Carrera urges Stander to go on a game show and is able to convince the producer of the studio to put him on...and Stander, through her magic help, wins! Laurene Landon as the game show model cracked me up because in the Maniac Cop films she is such a tomboy badass...as the model, Landon keeps trying to pocket dollar bills from a pot, her hand swiped away by the jovial game show host (Bob Goen, mostly known from Entertainment Tonight), and when Stander gets questions right, eventually winning, she basically mounts him, getting quite kissy-face with him! But Landon in that dress with the hair done up, she's sexy as all hell.

Seymour Cassel has a store with witchcraft information Camp needs (and he offers his knowledge to her), and Evelyn Keyes (who had only been in a spattering of films or television since the 50s, notable for her classic films of the golden age in Hollywood) is a witch herself, offering a special school to teach civilians who pay her $750 bucks! It is Keyes who provides information on the cat and two witches alternating human and feline form, taking turns. Keyes is actually probably in the damn movie more than Davis! The advertising and marketing did seem to make sure to let audiences know Davis was headliner, but how could folks watching "Wicked Stepmother" not feel cheated? 

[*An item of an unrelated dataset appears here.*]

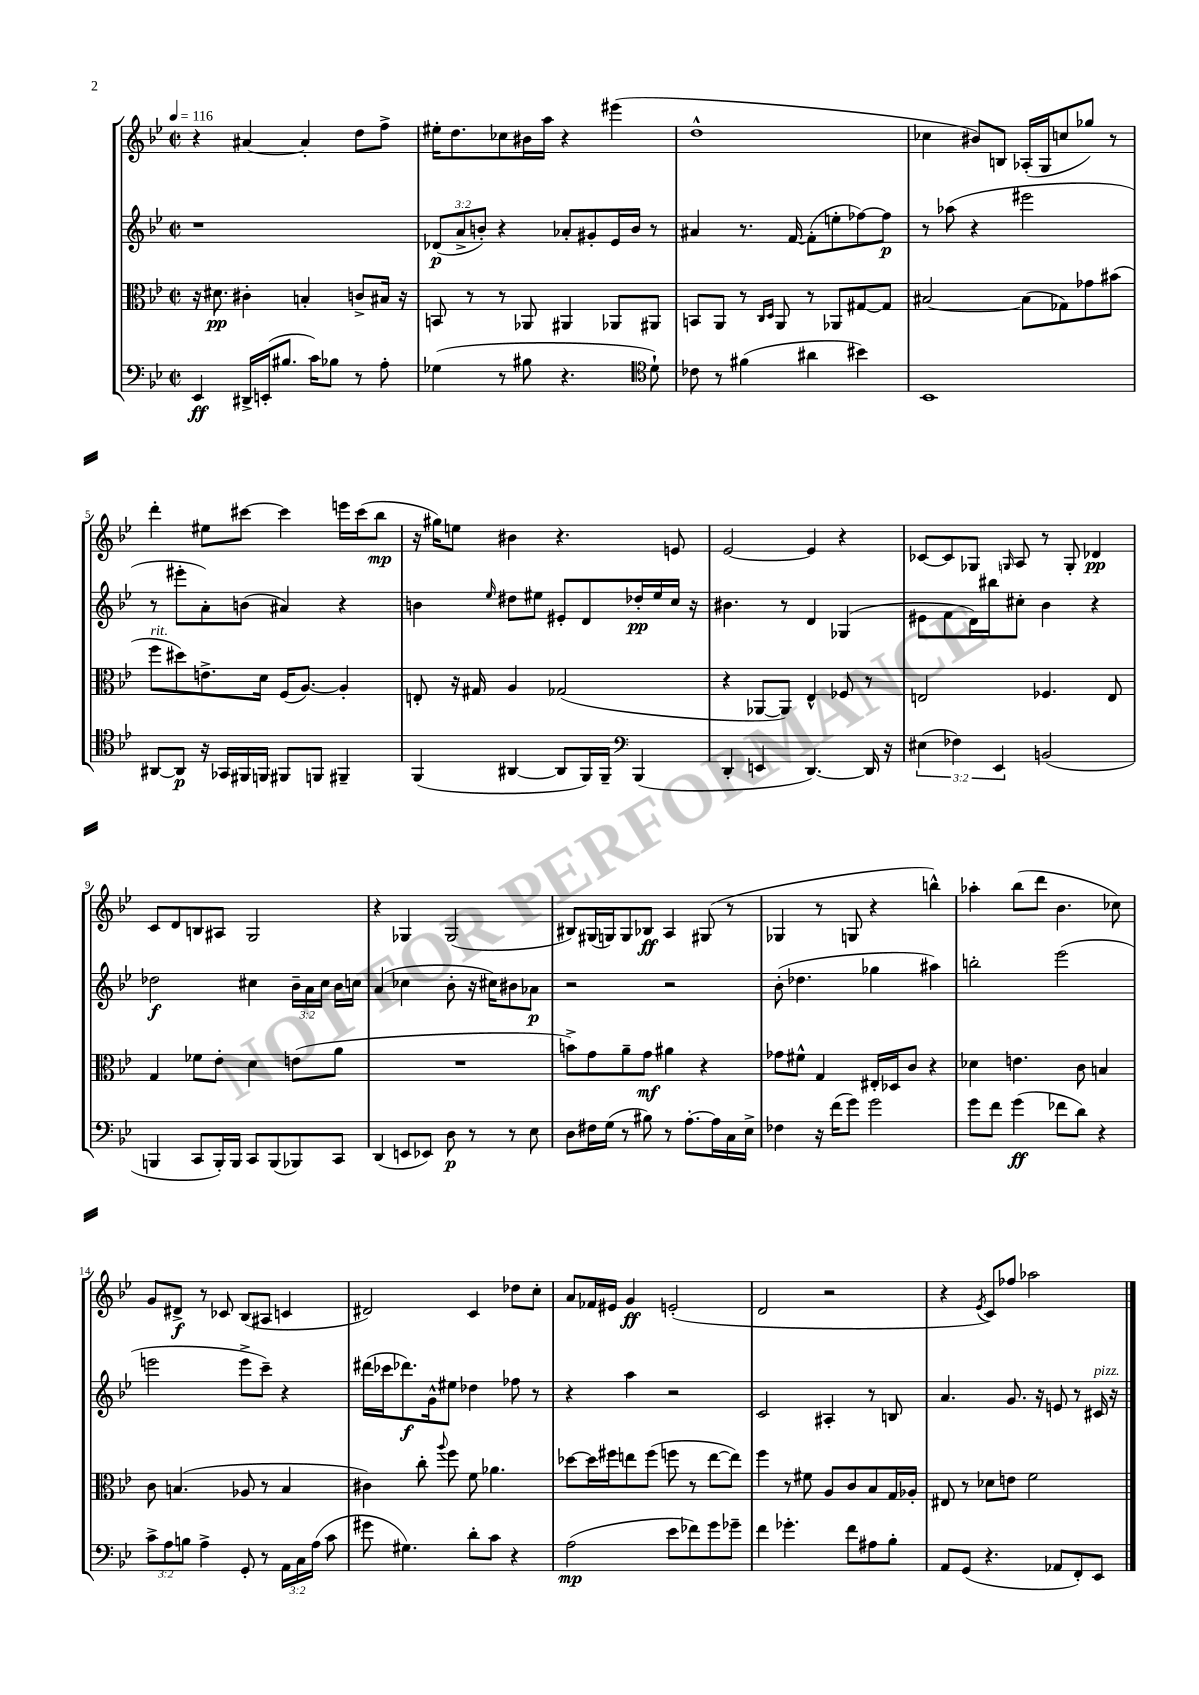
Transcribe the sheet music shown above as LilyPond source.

Tom Bosley (of "Happy Days" and "Father Dowling Mysteries") is a LA cop trying to tell his superiors (or anyone who will listen) that a witch caused a family's shrinking size, found in a shoe box in their home after she departed their residence. Eventually, at the end of the film, in a major cringe bit of (not) special effects, Bosley and his taxi cab are shrunk in size while driving in bad LA traffic. It was Cohen's attempt to leave us tickled, but I found it to be quite ugh. Camp and Carrera in dueling witchcraft is Cohen's attempt to vomit a lot of chaos onscreen, hoping some of it might exhilarate the audience. Again, Camp and Carrera give it their all, I certainly won't dispute that. Stander, as the oblivious and manipulated pops, grins ear to ear for most of the film, enjoying the benefits of what marrying a witch (or being assisted by Priscilla) brings him. I liked the LA locations that take us outside suburbia with Camp and Moll on streets as traffic is definitely felt. Moll, in one cringe scene, pretends to be a Japanese gardener...it doesn't age well; think Rooney in "Breakfast at Tiffany's", just not nearly as long. Moll, in his Sam Spade office, with a black paint-coated bird figure on his desk, pops out his camera a lot but never really captures any evidence that actually compensates for what Camp pays him. 1.5/5

Camp throws water on Carrera and Carrera mocks her with the Wicked Witch of the West "I'm melting! Melting" routine, responding with the film's best line: It didn't work, did it, Dorothy? This is reality, not MGM!

This or Davis telling Camp to call her mama. Oh, and Davis flirting with Rasche amused me.